We have also reviewed a different process for evaluating care plans within our EHR. This will place a greater emphasis on evaluating the care that has been given against the care that has been planned. There is the ability to do this within the care planning software, but we’ve nor previously used it. My plan is to pilot using it across a couple of wards to see if we might be introduce its use consistently.
What has been really important to my work so far on this project has been having the support and direction from the senior nursing, midwifery and allied health professional team. Around the time the trust merged, I was working as a nurse consultant in an operational role and giving what other time I had to the CNIO role. At that point, the CNIO reported into the IT team.
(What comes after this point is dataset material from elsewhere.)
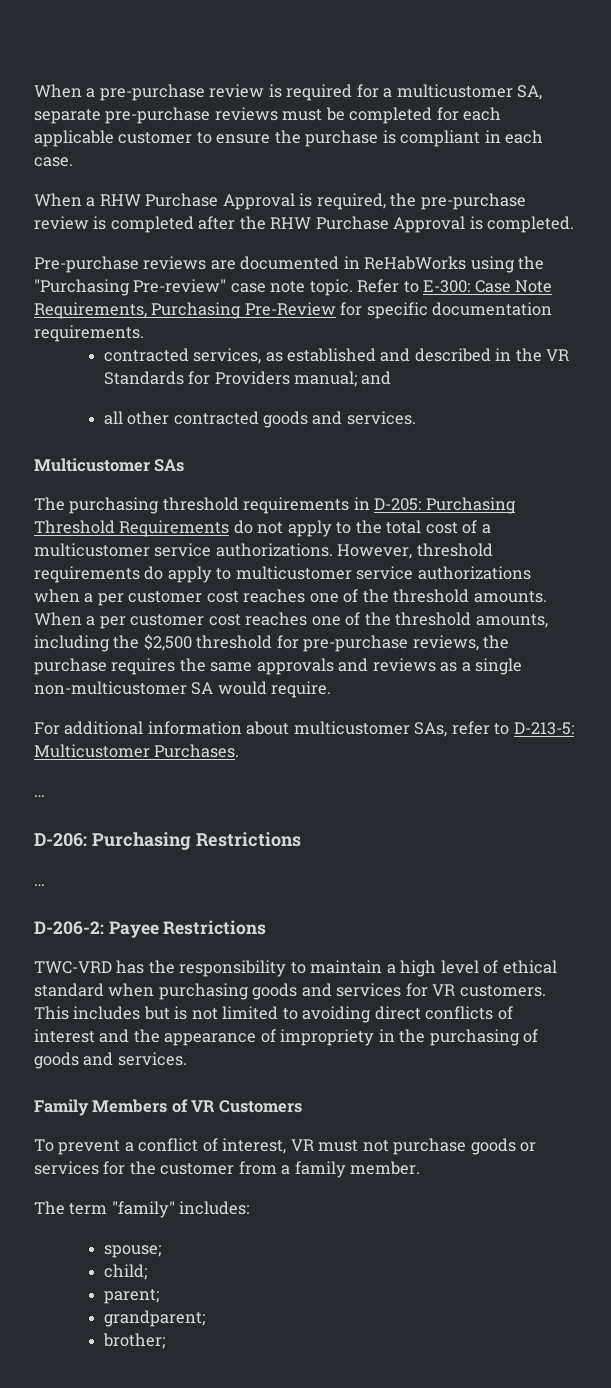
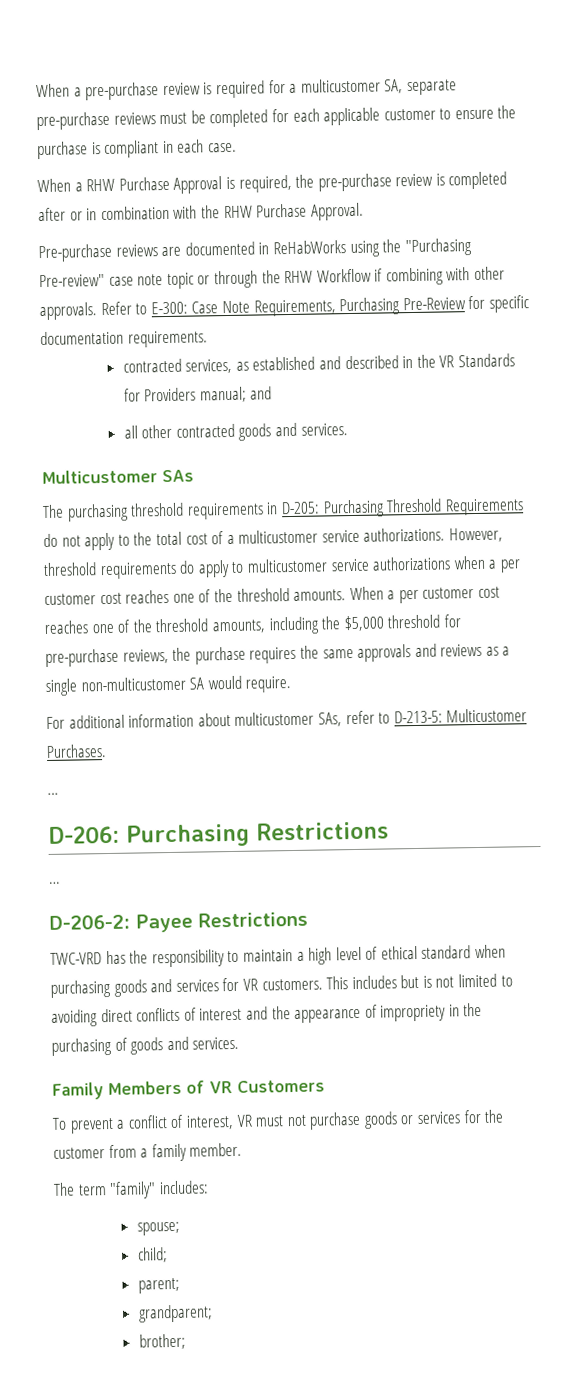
[239,216,575,233] the RHW Purchase Approval is completed. -> [69,202,364,221] or in combination with the RHW Purchase Approval.
[309,279,353,296] topic. -> [166,266,506,289] [39,302,97,321] topic or through the RHW Workflow if combining with other approvals.
[143,634,192,651] $2,500 -> [343,615,385,632] $5,000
The merger made the CNIO role more important still and so, with agreement, it moved to be part of the trust’s corporate senior nursing team reporting directly to the director of nursing. This meant I could support the team in understanding the importance of digital nursing, and the opportunities it provides, but also that I could understand the nursing priorities for the organisation. The team also offers me real support in implementing changes, like those to care planning.
The shared decision making approach with the steering group has also been very important. Feedback of clinical staff as the end users of the technology has led to some excellent and well received improvements in our electronic health record. I remember one particular example when we’d introduced an assessment for patients who were at risk of self-harm or falls and needed one to one nursing care, or to be in a bay where a nurse was always present. The idea was that, on a two-hourly basis, staff would record what support and interactions had been provided.
In conversations with teams, we heard that these assessments were typically completed by healthcare assistants – and clashed with the intentional care rounds they were completing. So we moved the document in the EHR so it sat within the care round checklists. By doing that, we moved from 20-30% completion of the assessment to around 90%.
We are fortunate that our EHR can be adapted to the way in which we work: we don’t just have to use a one-size-fits all, off the shelf setup. We can build and edit documents and assessments in a way that we find useful. The shared decision making process will help ensure that any changes we make to the digital care planning process enable nurses to provide good quality, safe care, in an efficient and secure way.
About the author: Melanie Robertson is chief nursing informatics officer and cancer lead clinician at South Tyneside and Sunderland NHS Foundation Trust. She initially took on CNIO responsibilities in 2018, reporting to the IT team. In February 2020, the role moved to report to the director of nursing. Melanie has been a registered nurse since 1994.